In the spring of 2014, I was lucky enough to be part of a project to build and sail a leather & wooden stone-age boat on the west coast of Norway.
It all started when my partner and I were travelling Norway and had arranged to help out on Godjord farm, just north of Bergen in a small town called Manger. The farm is owned and run by Børje Møster; a man of immense energy and passionate about the natural world. Børje has spent half his life on the sea as a skipper and in the navy, and now uses his farm to teach various outdoor activities to schools, and also holds free-diving and boating courses.It is Børjes dream to build a stone age camp in the local area together with a team of archaeologists, and so the boat project was started to inspire interest in the stoneage.
Building and Sailing Havelgen (the sea elk)
The boat was an experimental build, designed by Børje with help from archaeologists and from his seafaring experience. It is as true to form as we could hope for, as very little evidence remains of stone age boats like this in Norway.The boat is designed as a catamaran with a main hull 12 metres long, and a shorter side rigger attached via a central platform. It is made with a pine keel and frame, all steam bent into place and secured with hemp and sealskin ropes, with a body of mooseskin that has been sewn together and stretched over the hull and soaked in fish oil and tarred. There are two masts in the main hull for the four sails, and interestingly a double steering oar system which is a joy to steer in rough conditions.When we arrived on the farm, most of the main hull had been completed, but on day one we began building the side rigger and from there continued with the project until it was finished and we were ready to set sail!
Due to my profession, I was given responsiblity over the leather hull and spray decks, making sure the hand stitching was correct and as strong as possible, making sure any weak spots were seen too, and repairing any damage, and also in making full goatskin and reindeerskin clothing for the crew.
So during our time on the farm we finished the wooden frame, keel, and platform connections on the side rigger. The most important joints were fitted together using turned oak dowels. The wooden frame was oiled and the mooseskins were stretched over itl. These were glued together into two pieces (bow and stern) and stitched together. When both end were completed we put them back on the frame and stretched them together using rope so that they overlapped very tightly, and were then saddle-stitched together by hand whilst tensioned over the frame. Another layer of wood was added around the rim of the side rigger to protect it and then after making the platform connections, we stretched the skins over the entire side rigger to make her fully water tight.
This involved an entire week saddle-stitching on patches and sleeves and adding more fish oil to the whole hull. A four metre section of the upper side rigger could be lifted off so that we could get inside to bail out water and effect repairs. I think everybody working on the project was happy to have a leathersmith on board to do all the stitching!
With the side rigger finished, we fitted her to the main hull via an interlocking and flexible platform and fixed other jobs here and there like the rope systems, the side platform (not in any pictures here) and a dozen tiny things you can’t even see. The whole process involved a lot of problem solving, being an experimental project there was a new challenge every day we had to discuss endlessly to come up with the solution.

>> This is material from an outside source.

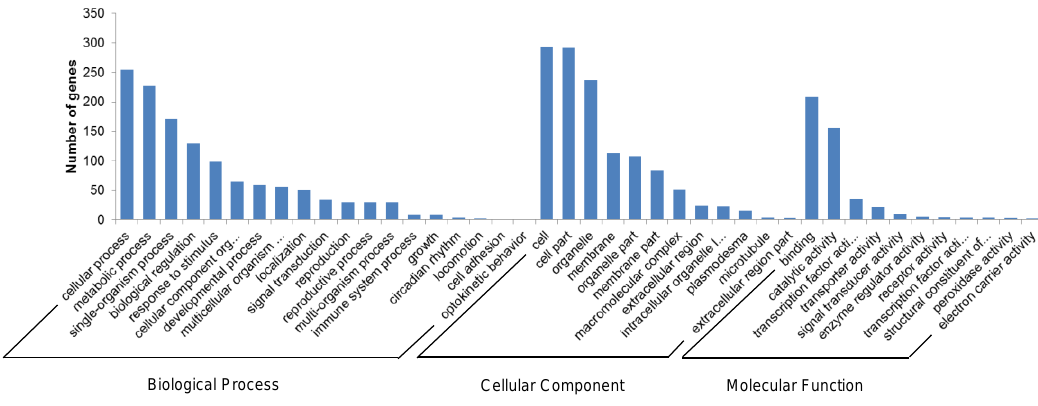
Figure 6. Gene ontology terms and numbers of the predicted miRNA targets.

After giving both hulls a coating of tar she was ready to be tested on the sea! So we dismantled the platform connections, loaded both hulls onto trailers and drove them down to the local marina. This took several days in itself as it was such a delicate job. Once on the water we fitted them together again, made some final repairs and got ready to set sail. This involved three nights of working on the sails until 2 am.
Before the voyage there was some publicity for the local media, getting dressed up in stone age clothing we had been making over the previous weeks and discussing the project . The other focus of this project was to protest the mining pollution in the Sognefjord, so we had a banner with us that we hoisted between the sails when we reached port to get people interested. You can read about it in a newspaper article HERE (in norwegian).
It was also during this time that my partner Fionn performed the naming ceremony; whereby she named the vessel Havelgen (the sea elk) and poured a horn of wine over the figurehead and wished it many happy journeys on our voyage ahead.
Building a leather boat is one thing, but sailing it is quite another! Luckily our fearless leader Børje had enough experience for us all and we followed his every order without question. Besides myself the other crew members were: Daniel from the Netherlands, a previous wwoofer with sailing experience. Gautier from france, who has been with us on the farm working on the project. And finally Jan from Norway, a freediver for Frivannsliv, who was filming the trip for a documentary. Fionn was happier staying to look after the farm as the goats were ready to give birth and she was needed.
We all had stone-age clothing that I had mostly made for us, and some made by previous woofers, but also modern gear for safety such as floating suits, life jackets, flares, and a two man kayak trailing behind us.
Our plan? Go where the wind takes us and enjoy every minute!